====== DATA TO USE

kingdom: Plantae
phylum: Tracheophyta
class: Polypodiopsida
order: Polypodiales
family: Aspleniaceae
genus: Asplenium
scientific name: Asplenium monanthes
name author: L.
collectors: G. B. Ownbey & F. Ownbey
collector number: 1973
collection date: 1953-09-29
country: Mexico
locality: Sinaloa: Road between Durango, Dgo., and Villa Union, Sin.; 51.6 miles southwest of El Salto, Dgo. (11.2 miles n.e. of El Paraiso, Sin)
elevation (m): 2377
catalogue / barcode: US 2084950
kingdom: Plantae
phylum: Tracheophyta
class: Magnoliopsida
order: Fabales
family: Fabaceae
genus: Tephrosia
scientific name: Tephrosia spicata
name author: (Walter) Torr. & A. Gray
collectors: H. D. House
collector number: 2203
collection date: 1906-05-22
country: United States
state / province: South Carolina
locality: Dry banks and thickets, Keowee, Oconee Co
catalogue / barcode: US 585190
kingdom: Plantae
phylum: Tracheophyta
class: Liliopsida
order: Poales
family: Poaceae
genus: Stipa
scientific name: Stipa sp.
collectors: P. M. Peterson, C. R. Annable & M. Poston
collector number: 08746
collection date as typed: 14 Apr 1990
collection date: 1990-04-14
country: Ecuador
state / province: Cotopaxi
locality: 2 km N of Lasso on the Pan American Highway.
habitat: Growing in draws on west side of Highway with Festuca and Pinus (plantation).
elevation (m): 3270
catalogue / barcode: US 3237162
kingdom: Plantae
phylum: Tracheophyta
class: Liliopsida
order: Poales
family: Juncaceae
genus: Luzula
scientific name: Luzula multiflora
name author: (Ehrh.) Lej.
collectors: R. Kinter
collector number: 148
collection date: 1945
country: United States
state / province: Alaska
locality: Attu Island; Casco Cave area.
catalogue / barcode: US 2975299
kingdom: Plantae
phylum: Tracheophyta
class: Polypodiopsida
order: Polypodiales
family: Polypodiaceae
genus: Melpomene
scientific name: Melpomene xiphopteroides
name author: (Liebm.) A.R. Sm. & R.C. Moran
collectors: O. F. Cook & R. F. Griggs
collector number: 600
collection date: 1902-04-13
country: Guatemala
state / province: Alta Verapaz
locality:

============

### WHAT IS ASKED
Render every line of the material above as a numbered list, skipping any blank lines.

### SOLUTION BELOW
1. kingdom: Plantae
2. phylum: Tracheophyta
3. class: Polypodiopsida
4. order: Polypodiales
5. family: Aspleniaceae
6. genus: Asplenium
7. scientific name: Asplenium monanthes
8. name author: L.
9. collectors: G. B. Ownbey & F. Ownbey
10. collector number: 1973
11. collection date: 1953-09-29
12. country: Mexico
13. locality: Sinaloa: Road between Durango, Dgo., and Villa Union, Sin.; 51.6 miles southwest of El Salto, Dgo. (11.2 miles n.e. of El Paraiso, Sin)
14. elevation (m): 2377
15. catalogue / barcode: US 2084950
16. kingdom: Plantae
17. phylum: Tracheophyta
18. class: Magnoliopsida
19. order: Fabales
20. family: Fabaceae
21. genus: Tephrosia
22. scientific name: Tephrosia spicata
23. name author: (Walter) Torr. & A. Gray
24. collectors: H. D. House
25. collector number: 2203
26. collection date: 1906-05-22
27. country: United States
28. state / province: South Carolina
29. locality: Dry banks and thickets, Keowee, Oconee Co
30. catalogue / barcode: US 585190
31. kingdom: Plantae
32. phylum: Tracheophyta
33. class: Liliopsida
34. order: Poales
35. family: Poaceae
36. genus: Stipa
37. scientific name: Stipa sp.
38. collectors: P. M. Peterson, C. R. Annable & M. Poston
39. collector number: 08746
40. collection date as typed: 14 Apr 1990
41. collection date: 1990-04-14
42. country: Ecuador
43. state / province: Cotopaxi
44. locality: 2 km N of Lasso on the Pan American Highway.
45. habitat: Growing in draws on west side of Highway with Festuca and Pinus (plantation).
46. elevation (m): 3270
47. catalogue / barcode: US 3237162
48. kingdom: Plantae
49. phylum: Tracheophyta
50. class: Liliopsida
51. order: Poales
52. family: Juncaceae
53. genus: Luzula
54. scientific name: Luzula multiflora
55. name author: (Ehrh.) Lej.
56. collectors: R. Kinter
57. collector number: 148
58. collection date: 1945
59. country: United States
60. state / province: Alaska
61. locality: Attu Island; Casco Cave area.
62. catalogue / barcode: US 2975299
63. kingdom: Plantae
64. phylum: Tracheophyta
65. class: Polypodiopsida
66. order: Polypodiales
67. family: Polypodiaceae
68. genus: Melpomene
69. scientific name: Melpomene xiphopteroides
70. name author: (Liebm.) A.R. Sm. & R.C. Moran
71. collectors: O. F. Cook & R. F. Griggs
72. collector number: 600
73. collection date: 1902-04-13
74. country: Guatemala
75. state / province: Alta Verapaz
76. locality:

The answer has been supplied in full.